(Saved entries)

☆ ☆ ☆ ☆ ☆

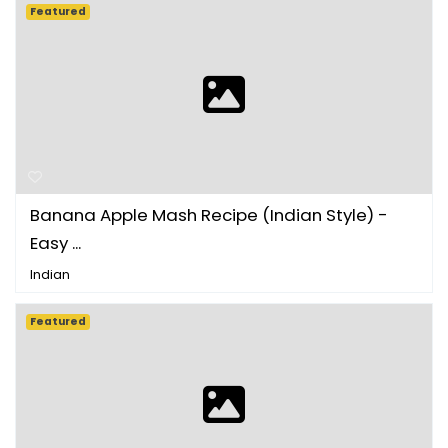
Featured
Banana Apple Mash Recipe (Indian Style) -
Easy ...
Indian
Featured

☆ ☆ ☆ ☆ ☆

» TASK PROMPT: Could you retype every record above exactly, leaving the pictures out?

» OUTPUT FOR THIS TASK:
Featured
Banana Apple Mash Recipe (Indian Style) -
Easy ...
Indian
Featured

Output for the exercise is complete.